### YOUR OBJECTIVE:
Exclude the pictures and reproduce the remaining data exactly as written.

### INPUT DATA:

>>>>>

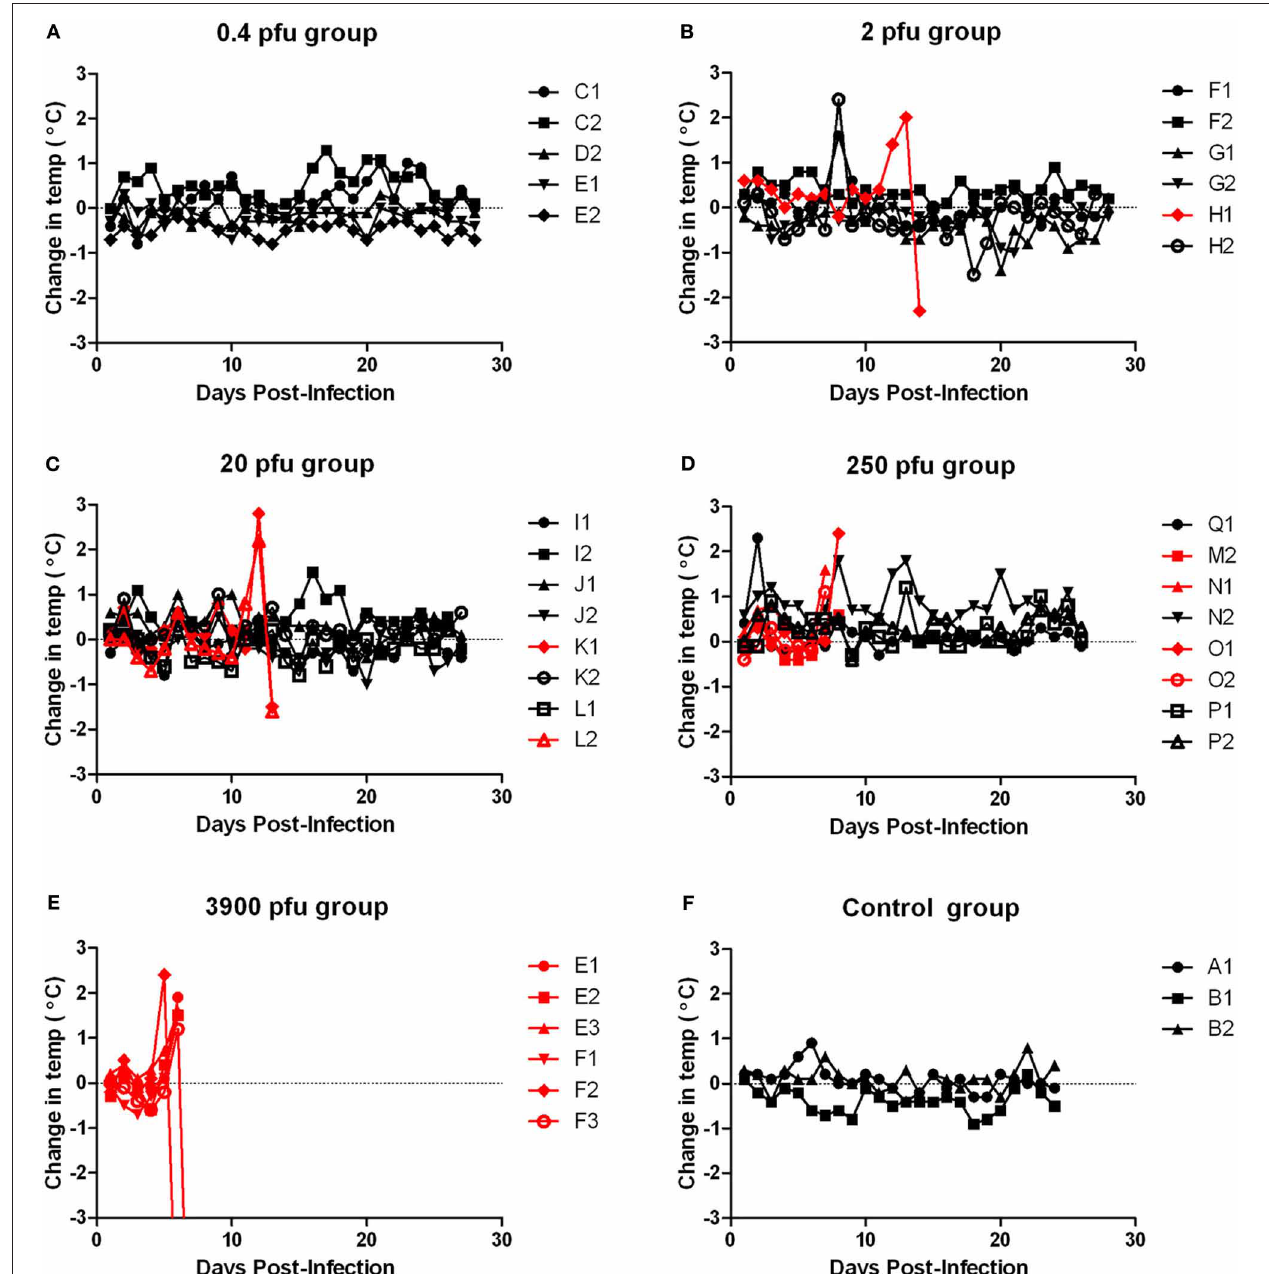
FIGURE 6 | Body temperature of ACI rats infected with aerosolized RVFV. Groups of six to eight female ACI rats were infected with RVFV by the aerosol route at five doses plus uninfected controls. (A) 0.4pfu/rat; (B) 2pfu/rat; (C) 20pfu/rat; (D) 250pfu/rat; (E) 3900pfu/rat; (F) Uninfected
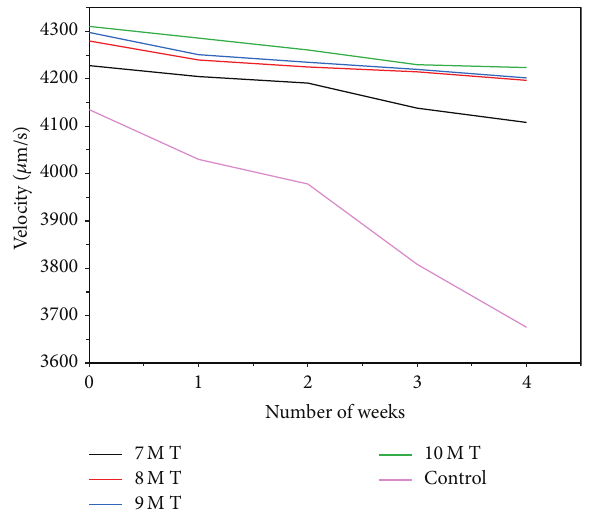
Figure 15: UPV for sulfuric acid.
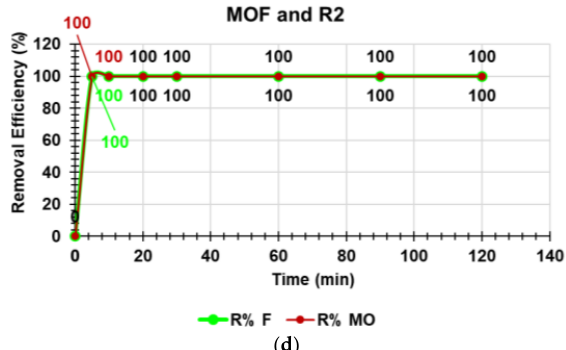
Figure 12. Cumulative removal efficiency (R%) (pH = 7.5; r.t.) of MO by R1 (red line) and R2 (blue line) ( a ); cumulative removal efficiency (R%) (pH = 7.5; r.t) of F by R1 (purple line) and R2 (green line) ( b ); cumulative removal efficiency (R%) (pH = 7.5; r.t) of MO (red line) + F (green line) (MOF) by R1 ( c ) and by R2 ( d ). F initial concentrations were 48.7 mg/L (R1), 49.4 mg/L (R2), 64.6 mg/L in MOF solution treated with R1, 64.9 mg/L in MOF solution treated with R2. MO initial concentrations were 50.9 mg/L (R1), 50.8 mg/L (R2), 39.6 mg/L in MOF solution treated with R1, 39.7 mg/L in MOF solution treated with R2.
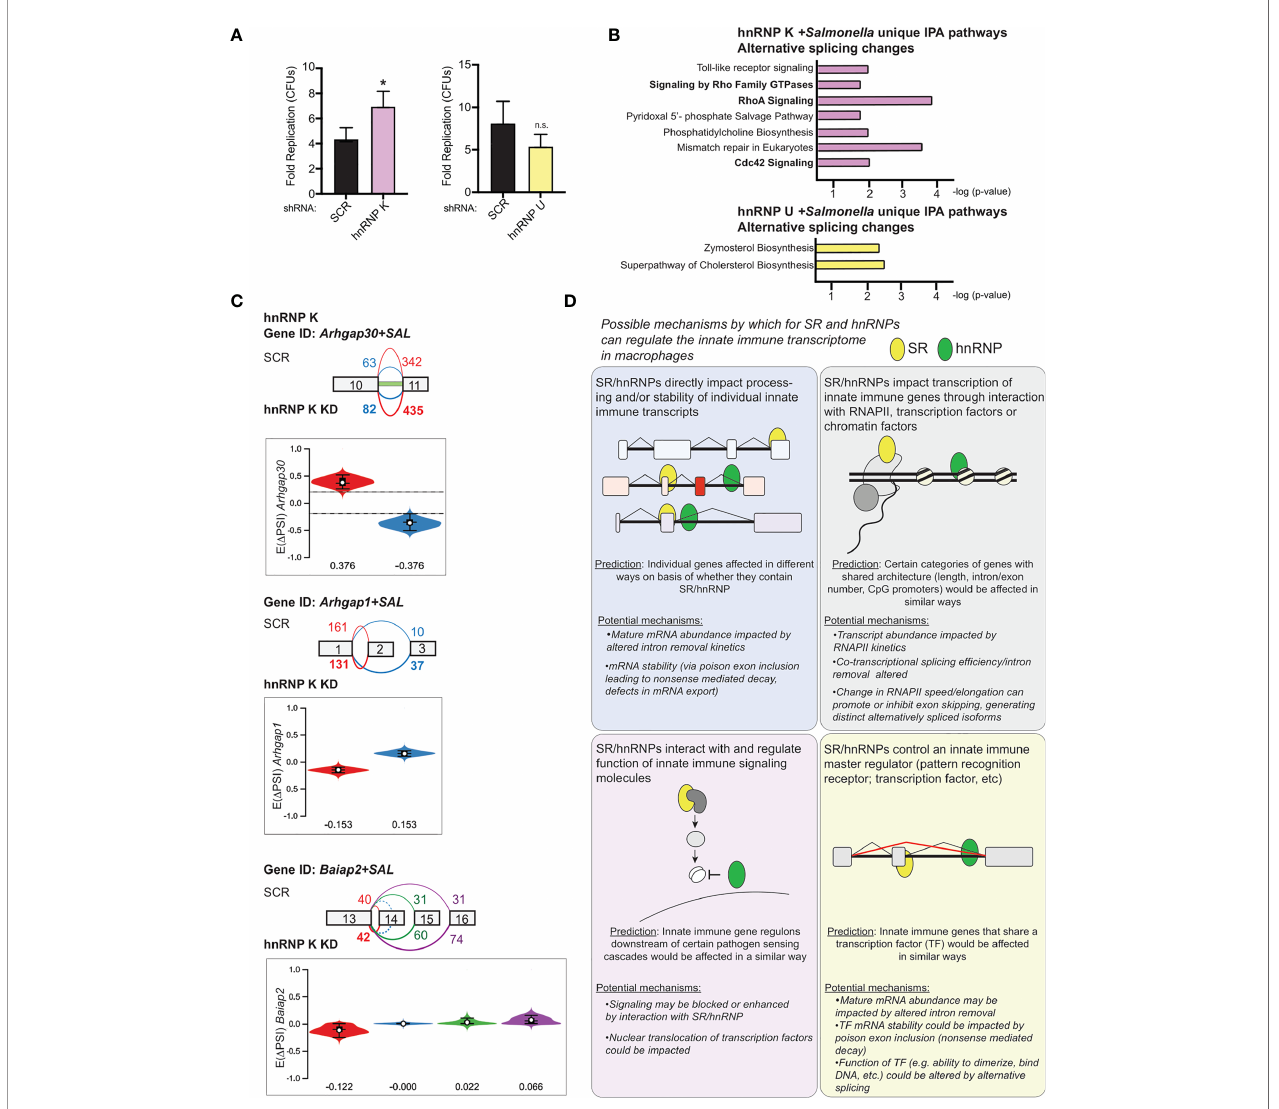
FIGURE 9 | hnRNP K regulates Salmonella replication and controls alternative splicing of genes involved in RhoA/Rac1-mediated reorganization of the actin cytoskeleton. (A) Colony forming units represented as fold replication (20h time point relative to 2h time point) in hnRNP K and hnRNP U knockdown RAW 264.7 macrophages infected with Salmonella Typhimurium (MOI = 10) (B) Ingenuity Pathway Analysis of hnRNP K (top) and hnRNP U (bottom) knockdown macrophages at 4h post- Salmonella infection. Pathways shown are unique to hnRNP K or hnRNP U cells and enrichment is shown as -log(p-value). (C) Local splicing variations identi fi ed in three genes related to Cdc42-mediated reorganization of the actin cytoskeleton: Arhgap30, Arhgap1, and Baiap2. Color of splicing events in the gene schematic corresponds to the colors in the violin plots (showing E D PSI). (D) Model of the potential mechanisms through which SR and hnRNP family members could impact innate immune gene expression in macrophages. For all RT-qPCRs values are the mean of 2 or 3 biological replicates and error bars indicate standard deviation.*p < 0.05; n.s. is not statistically signi fi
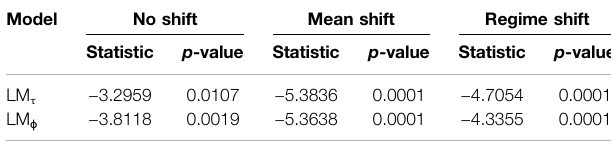
TABLE 3 | Cross-sectional dependence test results. Variable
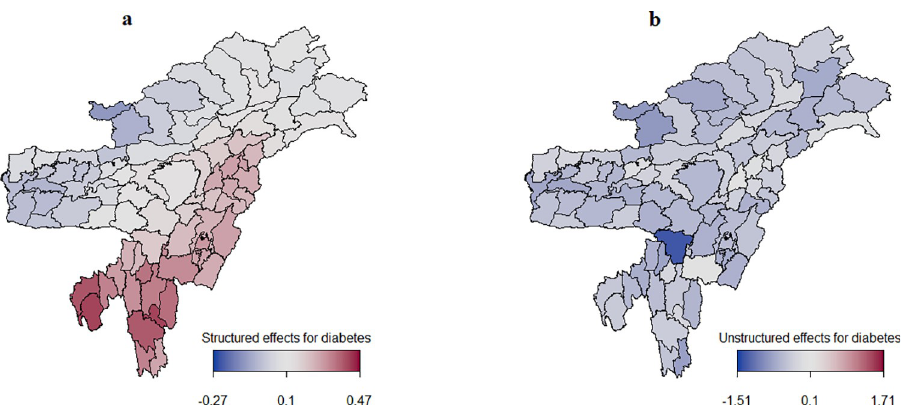
Fig 5. Estimated posterior means of the structured spatial effects (left) and the unstructured spatial effects (right) for the log-odds of diabetes. https://doi.org/10.1371/journal.pone.0262560.g005 PLOS ONE | https://doi.org/10.1371/journal.pone.0262560 January 13,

<<<<<

### SOLVED EXERCISE:
FIGURE 6 | Body temperature of ACI rats infected with aerosolized RVFV. Groups of six to eight female ACI rats were infected with RVFV by the aerosol route at five doses plus uninfected controls. (A) 0.4pfu/rat; (B) 2pfu/rat; (C) 20pfu/rat; (D) 250pfu/rat; (E) 3900pfu/rat; (F) Uninfected
Figure 15: UPV for sulfuric acid.
Figure 12. Cumulative removal efficiency (R%) (pH = 7.5; r.t.) of MO by R1 (red line) and R2 (blue line) ( a ); cumulative removal efficiency (R%) (pH = 7.5; r.t) of F by R1 (purple line) and R2 (green line) ( b ); cumulative removal efficiency (R%) (pH = 7.5; r.t) of MO (red line) + F (green line) (MOF) by R1 ( c ) and by R2 ( d ). F initial concentrations were 48.7 mg/L (R1), 49.4 mg/L (R2), 64.6 mg/L in MOF solution treated with R1, 64.9 mg/L in MOF solution treated with R2. MO initial concentrations were 50.9 mg/L (R1), 50.8 mg/L (R2), 39.6 mg/L in MOF solution treated with R1, 39.7 mg/L in MOF solution treated with R2.
FIGURE 9 | hnRNP K regulates Salmonella replication and controls alternative splicing of genes involved in RhoA/Rac1-mediated reorganization of the actin cytoskeleton. (A) Colony forming units represented as fold replication (20h time point relative to 2h time point) in hnRNP K and hnRNP U knockdown RAW 264.7 macrophages infected with Salmonella Typhimurium (MOI = 10) (B) Ingenuity Pathway Analysis of hnRNP K (top) and hnRNP U (bottom) knockdown macrophages at 4h post- Salmonella infection. Pathways shown are unique to hnRNP K or hnRNP U cells and enrichment is shown as -log(p-value). (C) Local splicing variations identi fi ed in three genes related to Cdc42-mediated reorganization of the actin cytoskeleton: Arhgap30, Arhgap1, and Baiap2. Color of splicing events in the gene schematic corresponds to the colors in the violin plots (showing E D PSI). (D) Model of the potential mechanisms through which SR and hnRNP family members could impact innate immune gene expression in macrophages. For all RT-qPCRs values are the mean of 2 or 3 biological replicates and error bars indicate standard deviation.*p < 0.05; n.s. is not statistically signi fi
TABLE 3 | Cross-sectional dependence test results. Variable
Fig 5. Estimated posterior means of the structured spatial effects (left) and the unstructured spatial effects (right) for the log-odds of diabetes. https://doi.org/10.1371/journal.pone.0262560.g005 PLOS ONE | https://doi.org/10.1371/journal.pone.0262560 January 13,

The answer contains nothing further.